ЗАДАНИЯ:
1/ Изложите суть справки о Марине Бородицкой в двух предложениях.
2/ Продублируйте без изменений отрезок справки о Марине Бородицкой, начиная со слов «Марина Бородицкая родилась» и заканчивая словами «в 1978 году.».
== ЦИТИРУЕМЫЙ ТЕКСТ
Свидетельство о регистрации средства массовой информации Эл № ФС77-47356 выдано от 16 ноября 2011 г. Федеральной службой по надзору в сфере связи, информационных технологий и массовых коммуникаций (Роскомнадзор)

Читальный зал

национальный проект сбережения
русской литературы

Союз писателей XXI века
Издательство Евгения Степанова
«Вест-Консалтинг»

Марина БОРОДИЦКАЯ



Марина Бородицкая родилась в Москве, окончила МГПИИЯ имени М. Тореза. Работала гидом-переводчиком, учителем английского языка в школе. Печататься в периодике начала в 1978 году.
Известна как переводчик английской, американской и французской классической поэзии, в том числе В. Шекспира, Дж. Донна, "поэтов- кавалеров" XVII века, Р. Бернса, Г. Честертона, Р. Киплинга, Г. Лонгфелло, П. Верлена и др., а также первого опубликованного на русском языке перевода книги Джеффри Чосера "Троил и Крессида". В 2006 году ей была присуждена премия Британского совета по культуре "Единорог и лев", в 2007-м — премия "Инолиттл" журнала "Иностранная литература", в 2010-м — переводческая премия "Мастер".
М. Бородицкая — автор двух десятков детских книг и лауреат литературных премий имени К. Чуковского (2007), имени С. Маршака (2008), премии "Алые паруса" (2008, за книгу "Прогульщик и прогульщица") и диплома Андерсена (2013). В 1994 году вышел первый сборник ее "взрослой" лирики "Я раздеваю солдата", в 1999-м — второй: "Одиночное катание", в 2002-м — третий, "Год лошади". В 2005 году издательство "Время" выпустило четвертую книгу ее стихов — "Оказывается, можно", в которую вошли избранные стихи из первых трех сборников, а также новые; книга получила почетный диплом премии "Московский счет". В 2009 году в том же издательстве вышел сборник "Ода близорукости", в 2013-м — книга избранных и новых стихотворений "Крутится-вертится".
====
== ПРЕДСТАВЛЕННЫЙ МАТЕРИАЛ
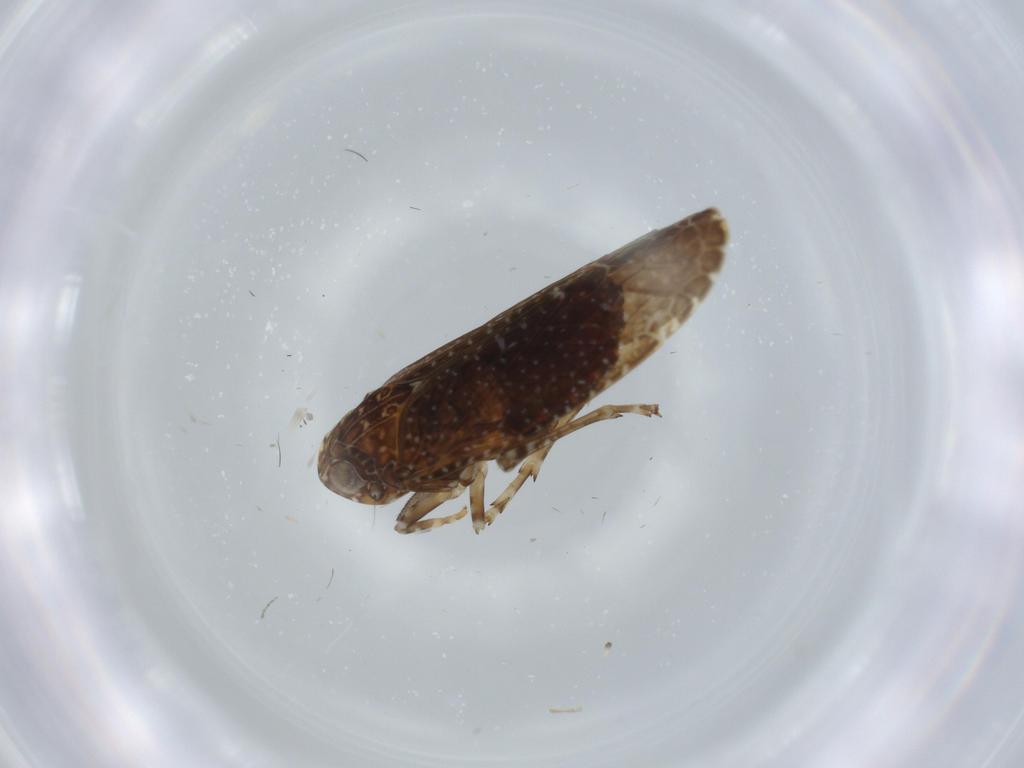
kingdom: Animalia
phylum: Arthropoda
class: Insecta
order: Hemiptera
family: Achilidae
====
ОТВЕТЫ:
1/ Марина Бородицкая родилась в Москве, окончила МГПИИЯ имени М. Тореза и известна как переводчик английской, американской и французской классической поэзии, удостоенный ряда переводческих премий. Она также автор двух десятков детских книг, лауреат литературных премий и автор нескольких книг стихов для взрослых, выходивших с 1994 по 2013 год.

2/
Марина Бородицкая родилась в Москве, окончила МГПИИЯ имени М. Тореза. Работала гидом-переводчиком, учителем английского языка в школе. Печататься в периодике начала в 1978 году.